Items listed in a dataset

+--

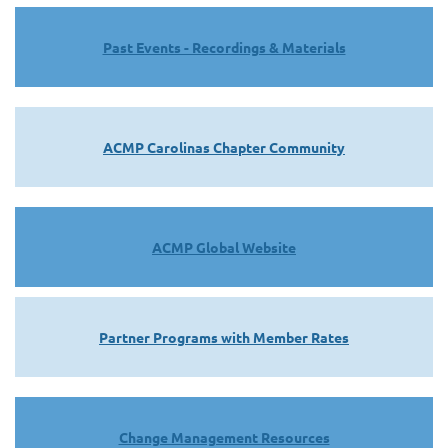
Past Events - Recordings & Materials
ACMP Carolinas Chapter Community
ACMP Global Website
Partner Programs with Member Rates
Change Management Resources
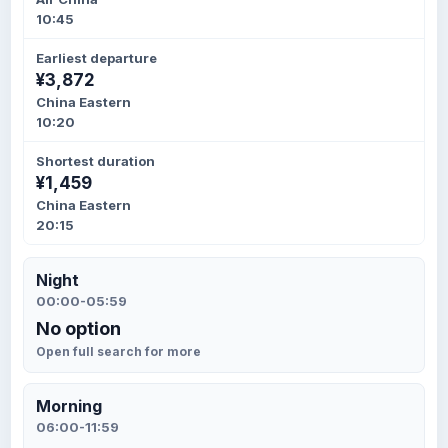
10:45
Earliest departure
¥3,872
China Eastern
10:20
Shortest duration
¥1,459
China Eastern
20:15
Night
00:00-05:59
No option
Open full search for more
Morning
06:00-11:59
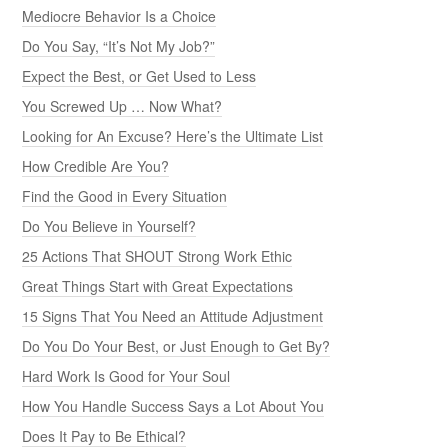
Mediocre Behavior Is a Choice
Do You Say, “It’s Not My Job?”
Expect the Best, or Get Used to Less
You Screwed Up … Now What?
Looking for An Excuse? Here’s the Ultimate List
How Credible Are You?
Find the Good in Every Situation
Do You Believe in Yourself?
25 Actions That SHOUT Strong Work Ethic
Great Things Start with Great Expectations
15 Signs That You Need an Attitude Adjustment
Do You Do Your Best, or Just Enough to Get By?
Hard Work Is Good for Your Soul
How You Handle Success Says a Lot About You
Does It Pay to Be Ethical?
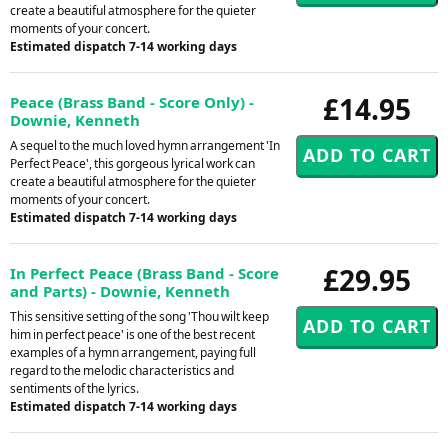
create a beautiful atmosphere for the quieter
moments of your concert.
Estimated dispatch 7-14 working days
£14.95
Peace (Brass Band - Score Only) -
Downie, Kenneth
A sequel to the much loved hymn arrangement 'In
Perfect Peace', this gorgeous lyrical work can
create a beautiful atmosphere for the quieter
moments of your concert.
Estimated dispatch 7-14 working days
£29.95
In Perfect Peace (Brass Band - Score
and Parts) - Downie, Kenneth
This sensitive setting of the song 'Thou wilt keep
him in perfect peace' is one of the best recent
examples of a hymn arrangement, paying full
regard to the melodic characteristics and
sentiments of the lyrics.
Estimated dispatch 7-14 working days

+--

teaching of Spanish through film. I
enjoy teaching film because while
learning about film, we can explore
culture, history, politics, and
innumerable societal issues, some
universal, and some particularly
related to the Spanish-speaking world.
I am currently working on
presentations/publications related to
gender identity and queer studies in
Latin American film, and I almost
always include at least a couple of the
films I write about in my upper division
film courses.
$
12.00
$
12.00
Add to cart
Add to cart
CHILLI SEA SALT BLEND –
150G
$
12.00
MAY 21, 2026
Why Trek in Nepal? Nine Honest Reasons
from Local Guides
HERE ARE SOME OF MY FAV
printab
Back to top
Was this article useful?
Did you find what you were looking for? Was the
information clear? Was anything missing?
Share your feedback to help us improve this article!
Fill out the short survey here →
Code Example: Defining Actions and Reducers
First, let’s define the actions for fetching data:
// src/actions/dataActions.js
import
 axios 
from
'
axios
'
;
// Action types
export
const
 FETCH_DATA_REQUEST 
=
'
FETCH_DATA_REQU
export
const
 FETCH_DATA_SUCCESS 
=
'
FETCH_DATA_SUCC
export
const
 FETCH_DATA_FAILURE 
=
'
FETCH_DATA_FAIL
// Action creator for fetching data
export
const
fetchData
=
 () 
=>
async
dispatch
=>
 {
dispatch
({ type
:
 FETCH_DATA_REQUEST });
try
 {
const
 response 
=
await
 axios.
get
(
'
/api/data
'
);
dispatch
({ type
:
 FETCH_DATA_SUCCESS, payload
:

+--

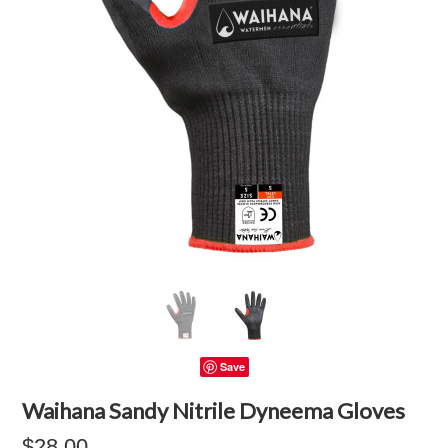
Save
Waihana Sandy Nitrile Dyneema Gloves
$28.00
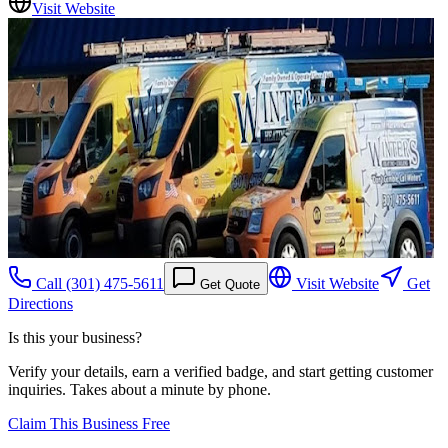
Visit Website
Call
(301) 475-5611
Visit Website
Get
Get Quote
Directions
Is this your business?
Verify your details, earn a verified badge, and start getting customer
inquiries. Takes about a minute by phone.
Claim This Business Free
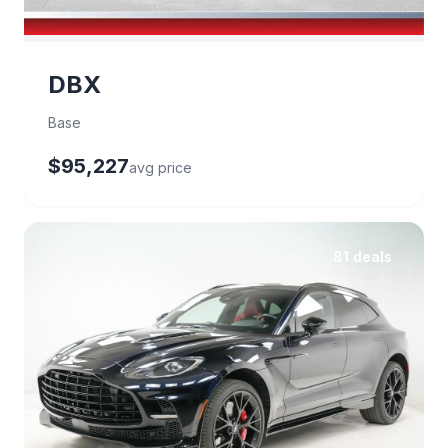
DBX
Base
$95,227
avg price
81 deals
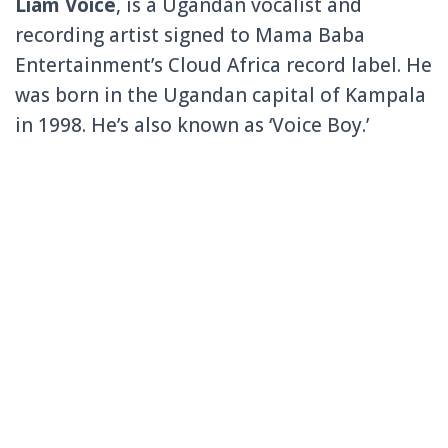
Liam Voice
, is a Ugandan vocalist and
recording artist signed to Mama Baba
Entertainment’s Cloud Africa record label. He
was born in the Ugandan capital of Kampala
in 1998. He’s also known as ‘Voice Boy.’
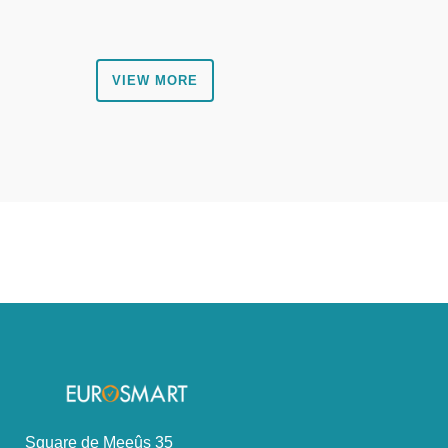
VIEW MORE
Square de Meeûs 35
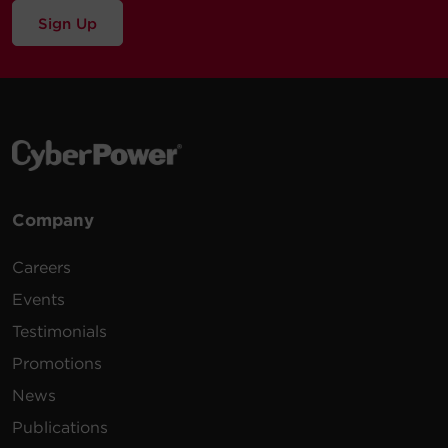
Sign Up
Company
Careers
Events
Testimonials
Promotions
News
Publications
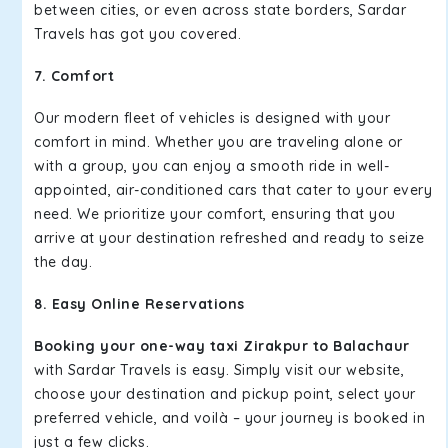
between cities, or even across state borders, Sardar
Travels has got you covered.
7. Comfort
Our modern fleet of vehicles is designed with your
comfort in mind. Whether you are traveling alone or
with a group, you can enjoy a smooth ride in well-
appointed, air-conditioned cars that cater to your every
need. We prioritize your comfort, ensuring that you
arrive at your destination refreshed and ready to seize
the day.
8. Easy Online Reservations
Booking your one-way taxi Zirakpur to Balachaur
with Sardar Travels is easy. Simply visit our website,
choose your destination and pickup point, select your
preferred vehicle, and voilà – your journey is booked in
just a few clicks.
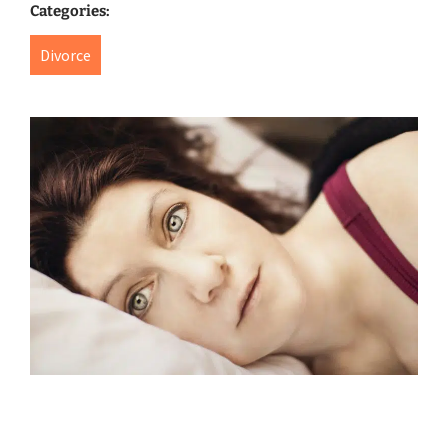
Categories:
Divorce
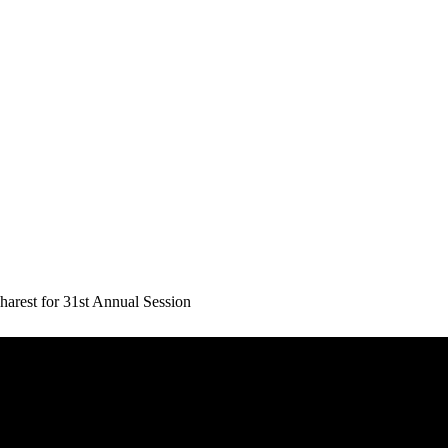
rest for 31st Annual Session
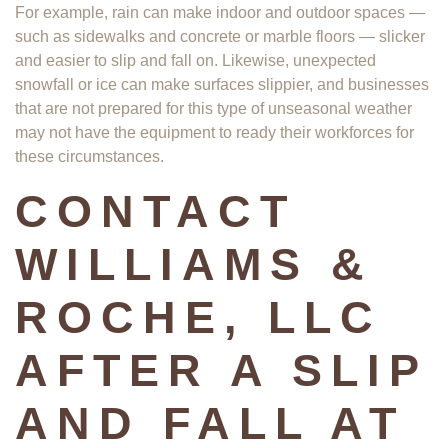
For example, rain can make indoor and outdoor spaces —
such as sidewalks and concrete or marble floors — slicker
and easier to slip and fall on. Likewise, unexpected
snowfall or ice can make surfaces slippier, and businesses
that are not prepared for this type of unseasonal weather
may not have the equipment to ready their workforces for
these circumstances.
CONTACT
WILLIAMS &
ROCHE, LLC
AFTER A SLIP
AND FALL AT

+--

Arrange everything in the listing from the line containing "teaching of Spanish through film. I" down to the line containing "First, let’s define" as a Markdown table with the columns Row and Line, leaving out blank lines.

| Row | Line |
|---|---|
| 1 | teaching of Spanish through film. I |
| 2 | enjoy teaching film because while |
| 3 | learning about film, we can explore |
| 4 | culture, history, politics, and |
| 5 | innumerable societal issues, some |
| 6 | universal, and some particularly |
| 7 | related to the Spanish-speaking world. |
| 8 | I am currently working on |
| 9 | presentations/publications related to |
| 10 | gender identity and queer studies in |
| 11 | Latin American film, and I almost |
| 12 | always include at least a couple of the |
| 13 | films I write about in my upper division |
| 14 | film courses. |
| 15 | $ |
| 16 | 12.00 |
| 17 | $ |
| 18 | 12.00 |
| 19 | Add to cart |
| 20 | Add to cart |
| 21 | CHILLI SEA SALT BLEND – |
| 22 | 150G |
| 23 | $ |
| 24 | 12.00 |
| 25 | MAY 21, 2026 |
| 26 | Why Trek in Nepal? Nine Honest Reasons |
| 27 | from Local Guides |
| 28 | HERE ARE SOME OF MY FAV |
| 29 | printab |
| 30 | Back to top |
| 31 | Was this article useful? |
| 32 | Did you find what you were looking for? Was the |
| 33 | information clear? Was anything missing? |
| 34 | Share your feedback to help us improve this article! |
| 35 | Fill out the short survey here → |
| 36 | Code Example: Defining Actions and Reducers |
| 37 | First, let’s define the actions for fetching data: |